J'AI 38 ANS

Publié le par Emmanuel RASTOUIL
















J'ai 38 ans, l'âge de la mousse épaisse sur le noir rocher des forêts des Vosges, humide, charnue, l'âge des écorces de pin, des bois de cerfs, des dents de sangliers, des plumes du faucon, de l'eau des torrents qui coule rageusement comme le sang dans mes paumes agite mon stylo, comme l'encre noire qui exécute les mots. Cette encre récoltée au bout de l'horizon par une nuit sombre a un goût d'infini, de voyages et d'amours paisibles.

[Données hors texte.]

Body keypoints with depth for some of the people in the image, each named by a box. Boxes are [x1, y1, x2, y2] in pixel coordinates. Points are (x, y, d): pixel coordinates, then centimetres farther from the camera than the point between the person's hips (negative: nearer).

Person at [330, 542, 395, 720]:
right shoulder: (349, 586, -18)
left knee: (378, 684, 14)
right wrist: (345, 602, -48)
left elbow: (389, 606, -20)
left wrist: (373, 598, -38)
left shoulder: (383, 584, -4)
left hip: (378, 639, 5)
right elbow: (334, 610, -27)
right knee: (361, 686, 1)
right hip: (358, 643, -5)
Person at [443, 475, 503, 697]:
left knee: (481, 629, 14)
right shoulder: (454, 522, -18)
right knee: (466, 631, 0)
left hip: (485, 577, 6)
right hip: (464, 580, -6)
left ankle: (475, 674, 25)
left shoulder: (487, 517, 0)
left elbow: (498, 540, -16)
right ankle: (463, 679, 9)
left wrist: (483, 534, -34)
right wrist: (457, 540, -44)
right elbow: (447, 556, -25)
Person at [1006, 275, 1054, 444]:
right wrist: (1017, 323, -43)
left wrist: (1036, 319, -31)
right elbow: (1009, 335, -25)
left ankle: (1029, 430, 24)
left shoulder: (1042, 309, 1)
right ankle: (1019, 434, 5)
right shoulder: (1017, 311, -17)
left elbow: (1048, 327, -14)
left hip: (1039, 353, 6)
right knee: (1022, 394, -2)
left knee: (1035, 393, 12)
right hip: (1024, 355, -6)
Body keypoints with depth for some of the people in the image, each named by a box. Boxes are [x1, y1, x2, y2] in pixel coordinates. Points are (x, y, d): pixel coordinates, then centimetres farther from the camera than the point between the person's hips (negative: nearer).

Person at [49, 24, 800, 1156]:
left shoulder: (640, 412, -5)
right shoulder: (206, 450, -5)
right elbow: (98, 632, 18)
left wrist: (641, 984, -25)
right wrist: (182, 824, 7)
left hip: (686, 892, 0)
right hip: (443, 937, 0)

J'ai 38 ans, l'âge des enfants du Sahel, de Bogota, de Tchétchénie, l'âge de leurs yeux vermeils qui ne questionnent pas, de leur résignation courageuse, de leurs douleurs cachées, de leur envie de vivre et de rêver encore. J'ai l'âge de la rosée de ce matin de mai, cuticule d'eau sur la fleur en bouton, vie parfaite et immédiate. J'ai l'âge de mon amour pour toi car je t'ai toujours aimée, même en secret.
J'ai 38 ans.
J'ai l'âge des pierres des prisons démolies qui n'enfermeront plus personne, l'âge du ciment du mur de Berlin qui n'est plus qu'un vieux souvenir, l'âge des soldats morts à Verdun qui dorment jusqu'à la prochaine trompette, l'âge des américains, sacrifiés sur les côtes normandes, l'âge des exploits passés mais aussi des défaites, l'âge d'arrêter de courir après les chimères et de me poser pour goûter au « vrai », mais le « vrai », n'est-ce pas l'aventure ? N'ai-je pas aussi l'âge de partir enfin à travers le monde, loin de tout soucis matériel ?

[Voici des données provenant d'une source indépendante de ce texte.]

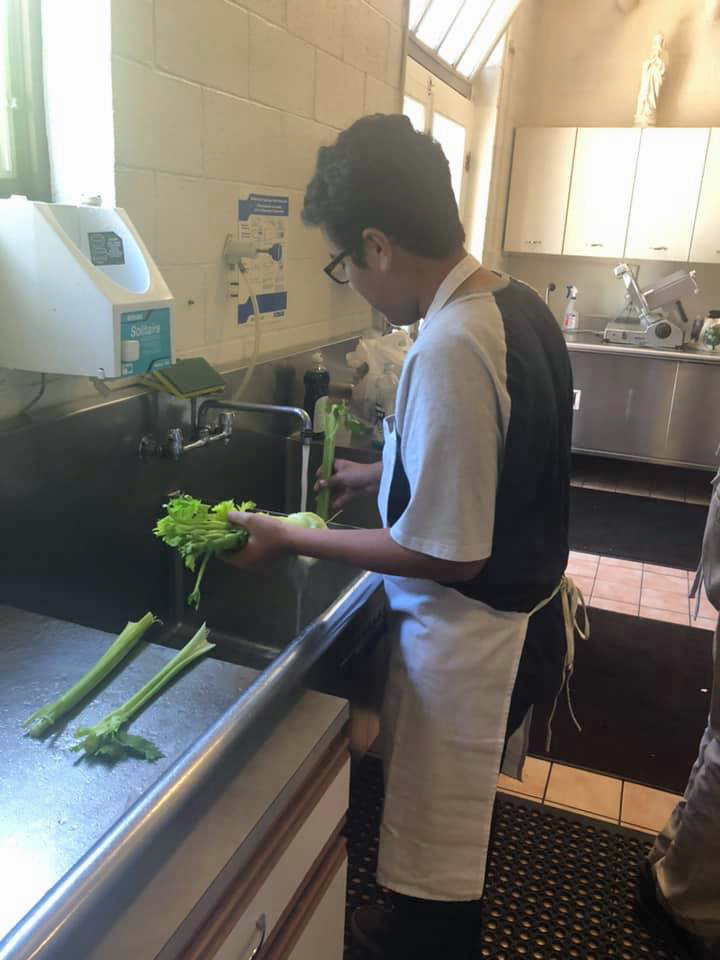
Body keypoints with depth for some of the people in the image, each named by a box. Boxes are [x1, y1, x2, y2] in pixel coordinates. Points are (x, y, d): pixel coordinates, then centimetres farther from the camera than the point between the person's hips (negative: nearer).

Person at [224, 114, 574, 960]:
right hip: (520, 604, 10)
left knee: (435, 819, 17)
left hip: (462, 629, -9)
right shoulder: (519, 304, -1)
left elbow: (449, 555, -27)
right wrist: (386, 475, 14)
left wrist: (291, 539, -18)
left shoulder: (448, 351, -30)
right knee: (462, 798, 30)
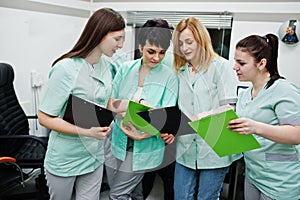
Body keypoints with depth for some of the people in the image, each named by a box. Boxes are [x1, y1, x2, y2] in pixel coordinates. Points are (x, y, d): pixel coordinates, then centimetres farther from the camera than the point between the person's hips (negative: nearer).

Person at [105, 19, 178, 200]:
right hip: (118, 141, 3)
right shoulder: (126, 69, -2)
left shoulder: (169, 76, -10)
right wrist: (139, 102, -22)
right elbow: (111, 103, -5)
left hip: (145, 146, -3)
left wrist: (145, 134, -28)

J'ai 38 ans, l'âge où les mots se déforment d'avoir trop de sens, l'âge où les souvenirs se regardent en photos de famille, l'âge de n'être plus propriétaire de rien, l'âge d'être libre, l'âge d'être seul, l'âge de ne plus me regarder dans la glace, l'âge de la routine familière qui me maintient dans un spectre de vie où je ne vois plus les autres, l'âge où je n'aime plus les gens, l'âge où je n'ai plus besoin d'eux, ni de leur affection.
J'ai 38 ans.
L'âge de comprendre enfin que mes drames passés ne s'effaceront jamais, que je n'ai d'autre choix que de vivre avec eux, l'âge de ne plus rire aux éclats, l'âge de ne plus pleurer, l'âge de me contenter du moins pire.
J'ai 38 ans, mais je ne suis encore qu'à l'aube de ma vie ! Oui, j'ambitionne d'avoir un jour l'âge de la lune et des étoiles, l'âge des chênes immenses formant à eux-seuls une forêt, l'âge des montagnes enneigées et des fleuves bouillonnants, avoir tellement d'âge que je ne compte plus, avoir tellement d'âge que je suis rassasié de vie et d'amour et de jours, et ne plus songer à la mort, même plus en souvenir.
J'ai 38 ans d 'une vie sans fin, avec toi.